I wish the Secretary of the Treasury was an elected position.  I'd vote for you.


----------



## Dario (Feb 20, 2009)

George,

Be very careful...you know these Texas women, they know how to inflict pain...


----------



## OldWrangler (Feb 20, 2009)

Oh, I know all about these Texas women. Mine was born in Dallas so she is cowgirl thru and thru. 

Whe we first got married I told her I wanted to see the house clean, the wash done and dinner on the table every nite when I got home.

The first day I didn't see any difference.

The second day I didn't see any changes either.

Then on the third day, the swelling in my left eye went down some and I could see a little light but still not enough to avoid her if she came at me again.
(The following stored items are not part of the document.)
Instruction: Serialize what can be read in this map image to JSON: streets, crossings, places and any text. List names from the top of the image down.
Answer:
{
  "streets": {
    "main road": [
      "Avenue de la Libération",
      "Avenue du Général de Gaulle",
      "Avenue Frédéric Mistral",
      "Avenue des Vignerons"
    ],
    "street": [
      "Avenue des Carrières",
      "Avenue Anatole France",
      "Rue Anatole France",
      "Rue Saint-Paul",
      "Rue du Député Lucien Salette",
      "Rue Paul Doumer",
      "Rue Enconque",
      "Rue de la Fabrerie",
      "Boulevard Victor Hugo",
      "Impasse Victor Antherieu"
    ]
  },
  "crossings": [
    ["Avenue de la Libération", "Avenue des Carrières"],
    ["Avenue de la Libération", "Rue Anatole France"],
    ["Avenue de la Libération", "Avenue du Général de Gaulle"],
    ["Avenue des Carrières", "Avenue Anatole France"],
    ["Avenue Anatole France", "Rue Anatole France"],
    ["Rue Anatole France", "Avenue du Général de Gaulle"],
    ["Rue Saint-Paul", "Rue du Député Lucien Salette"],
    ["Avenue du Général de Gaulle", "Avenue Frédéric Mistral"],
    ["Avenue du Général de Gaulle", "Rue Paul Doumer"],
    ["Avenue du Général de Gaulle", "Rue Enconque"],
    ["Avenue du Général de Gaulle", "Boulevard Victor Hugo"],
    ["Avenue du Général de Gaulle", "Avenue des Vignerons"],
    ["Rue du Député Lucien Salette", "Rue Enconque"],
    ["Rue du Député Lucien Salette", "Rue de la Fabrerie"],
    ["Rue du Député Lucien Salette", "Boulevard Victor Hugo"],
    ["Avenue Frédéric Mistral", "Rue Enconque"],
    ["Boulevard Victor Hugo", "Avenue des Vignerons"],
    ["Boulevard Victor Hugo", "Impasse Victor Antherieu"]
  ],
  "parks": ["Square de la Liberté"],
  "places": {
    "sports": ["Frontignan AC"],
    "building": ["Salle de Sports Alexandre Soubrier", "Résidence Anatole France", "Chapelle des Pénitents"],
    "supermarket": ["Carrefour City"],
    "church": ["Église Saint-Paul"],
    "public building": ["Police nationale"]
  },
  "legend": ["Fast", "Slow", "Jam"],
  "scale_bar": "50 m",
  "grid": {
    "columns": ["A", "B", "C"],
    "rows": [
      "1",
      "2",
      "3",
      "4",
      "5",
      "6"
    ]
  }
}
Love them cowgals!!!!!!!!!


----------



## bitshird (Feb 23, 2009)

George, would you consider being the Secretary of Commerce? your operation seems to be the most sound financial plan I've heard in the past year, and a great stimulus to the art of commerce, I just hope the CFO doesn't catch on too soon, Them Texas women were the ones that built the state into what it is, They's tough, pretty but tough, and most are good shots.


----------



## spiritwoodturner (Feb 23, 2009)

George, as Forrest Gump's Drill Sergeant said,

"GUUUMP, you're a G** D*** genius! If it wasn't such a waste of a fine enlisted man, I'd make you a candidate for OCS!".

If you need a place to stay when this all shakes out, I have an extra room. That's if you're lucky. Your accounting system sounds similar to Bernie Madoff's!

Dale


----------



## Tn-Steve (Feb 23, 2009)

I don't know about that plan.   True Story, from when I used to live in Tacoma, WA years ago.
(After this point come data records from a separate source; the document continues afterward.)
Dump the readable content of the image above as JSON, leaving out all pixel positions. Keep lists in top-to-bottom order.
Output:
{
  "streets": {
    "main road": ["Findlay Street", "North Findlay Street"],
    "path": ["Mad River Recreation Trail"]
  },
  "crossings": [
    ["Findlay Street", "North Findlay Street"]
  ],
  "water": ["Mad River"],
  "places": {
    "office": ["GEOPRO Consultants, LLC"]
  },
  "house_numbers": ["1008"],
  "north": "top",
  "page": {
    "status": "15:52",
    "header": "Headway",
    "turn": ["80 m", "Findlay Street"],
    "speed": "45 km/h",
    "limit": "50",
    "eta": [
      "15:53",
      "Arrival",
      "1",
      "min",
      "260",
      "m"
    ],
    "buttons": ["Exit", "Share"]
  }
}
    The county ran a mulching operation.  You paid 10 bucks to them for each pickup load of of clippings, wood, etc that your brought in.  (in other words, they got the raw material AND Money in the front door)
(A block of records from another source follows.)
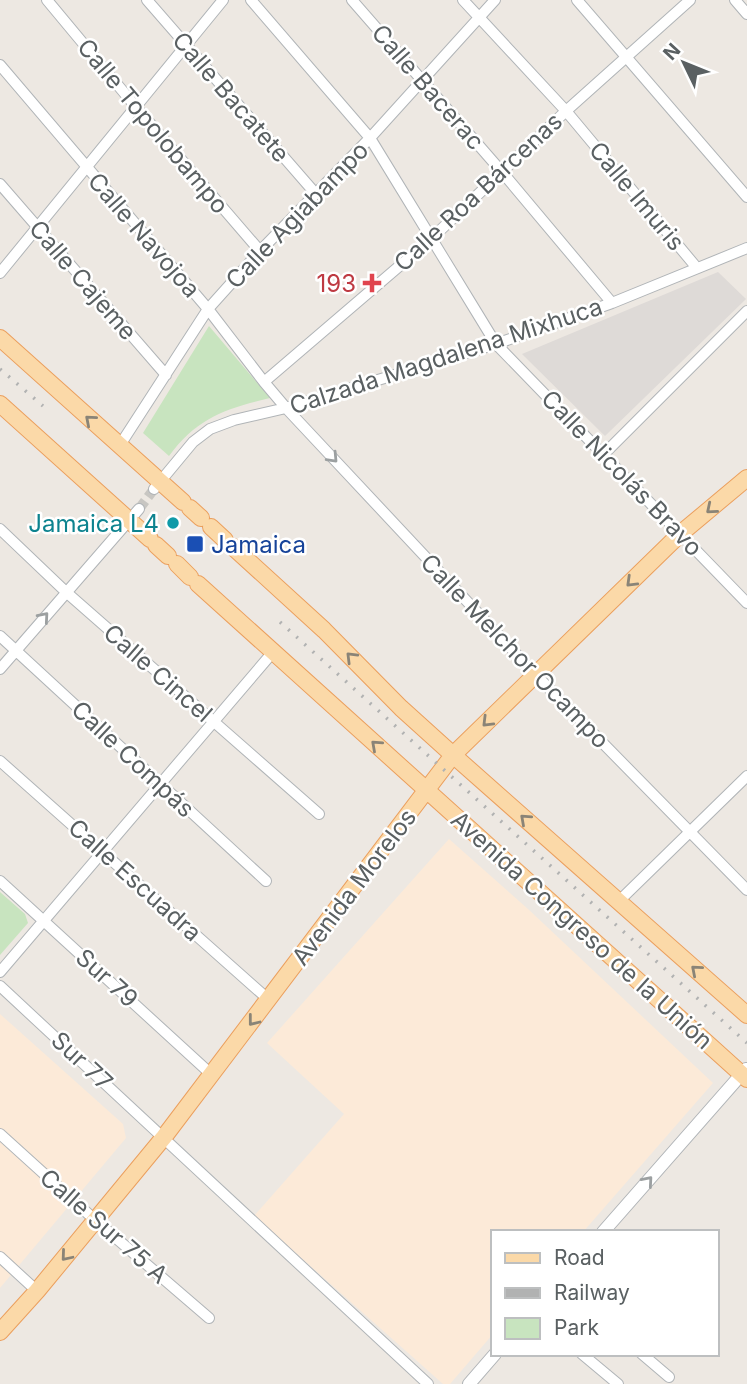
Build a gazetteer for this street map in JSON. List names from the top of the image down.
{
  "streets": {
    "main road": ["Avenida Morelos", "Avenida Congreso de la Unión"],
    "street": [
      "Calle Bacerac",
      "Calle Bacatete",
      "Calle Topolobampo",
      "Calle Roa Bárcenas",
      "Calle Imuris",
      "Calle Agiabampo",
      "Calle Navojoa",
      "Calle Cajeme",
      "Calzada Magdalena Mixhuca",
      "Calle Nicolás Bravo",
      "Calle Melchor Ocampo",
      "Calle Cincel",
      "Calle Compás",
      "Calle Escuadra",
      "Sur 79",
      "Sur 77",
      "Calle Sur 75 A"
    ]
  },
  "crossings": [
    ["Calle Bacerac", "Calle Roa Bárcenas"],
    ["Calle Bacerac", "Calle Agiabampo"],
    ["Calle Bacerac", "Calzada Magdalena Mixhuca"],
    ["Calle Bacatete", "Calle Agiabampo"],
    ["Calle Topolobampo", "Calle Agiabampo"],
    ["Calle Roa Bárcenas", "Calle Imuris"],
    ["Calle Roa Bárcenas", "Calle Navojoa"],
    ["Calle Roa Bárcenas", "Calle Nicolás Bravo"],
    ["Calle Imuris", "Calle Agiabampo"],
    ["Calle Imuris", "Calzada Magdalena Mixhuca"],
    ["Calle Agiabampo", "Calle Navojoa"],
    ["Calle Agiabampo", "Calle Cajeme"],
    ["Calle Agiabampo", "Calle Nicolás Bravo"],
    ["Calle Agiabampo", "Avenida Congreso de la Unión"],
    ["Calle Navojoa", "Calzada Magdalena Mixhuca"],
    ["Calle Navojoa", "Calle Melchor Ocampo"],
    ["Calzada Magdalena Mixhuca", "Calle Nicolás Bravo"],
    ["Calzada Magdalena Mixhuca", "Calle Melchor Ocampo"],
    ["Calzada Magdalena Mixhuca", "Avenida Congreso de la Unión"],
    ["Calle Nicolás Bravo", "Avenida Morelos"],
    ["Calle Melchor Ocampo", "Avenida Morelos"],
    ["Calle Escuadra", "Avenida Morelos"],
    ["Avenida Morelos", "Avenida Congreso de la Unión"],
    ["Avenida Morelos", "Sur 79"],
    ["Avenida Morelos", "Sur 77"],
    ["Avenida Morelos", "Calle Sur 75 A"]
  ],
  "one_way": ["Calle Melchor Ocampo", "Avenida Morelos"],
  "places": {
    "health": ["193"],
    "other": ["Jamaica L4"],
    "transit": ["Jamaica"]
  },
  "legend": ["Road", "Railway", "Park"],
  "north": "top left"
}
    They had 2 guys that moved their lips when they thought (and they didn't move them often), a chipper and a fork lift / front loader (low overhead)  Their duties were "Chip up the big stuff, put it in a pile, stir the piles once and a while"

    They charged you 50 bucks to take away the mulch when they were done making it.  (Not a highly complex process by any means)

So, They get Raw Material in, PLUS MONEY, minimal Expenses during the process, they get MONEY for you to take away what would otherwise end up in the landfill, and they still claimed that they were loosing money each year.

GRINS,

Steve W


----------



## Mather323 (Feb 24, 2009)

Sounds like the federal bail out!   How do I sign up!


----------



## workinforwood (Feb 25, 2009)

Gordon said:


> I wish the Secretary of the Treasury was an elected position.  I'd vote for you.



Doesn't sound like he reported that income..so he'd be a good political candidate for sure!


----------



## TexasSteel (Mar 1, 2009)

workinforwood said:


> Doesn't sound like he reported that income..so he'd be a good political candidate for sure!




 I thought they were already doing that to us....LoL!!!


----------



## TellicoTurning (Mar 1, 2009)

Do you know Madoff??

:laugh::laugh:


----------



## ngeb528 (Mar 5, 2009)

Too funny!  Can I charge to her account too?  ;-)

Nancy


----------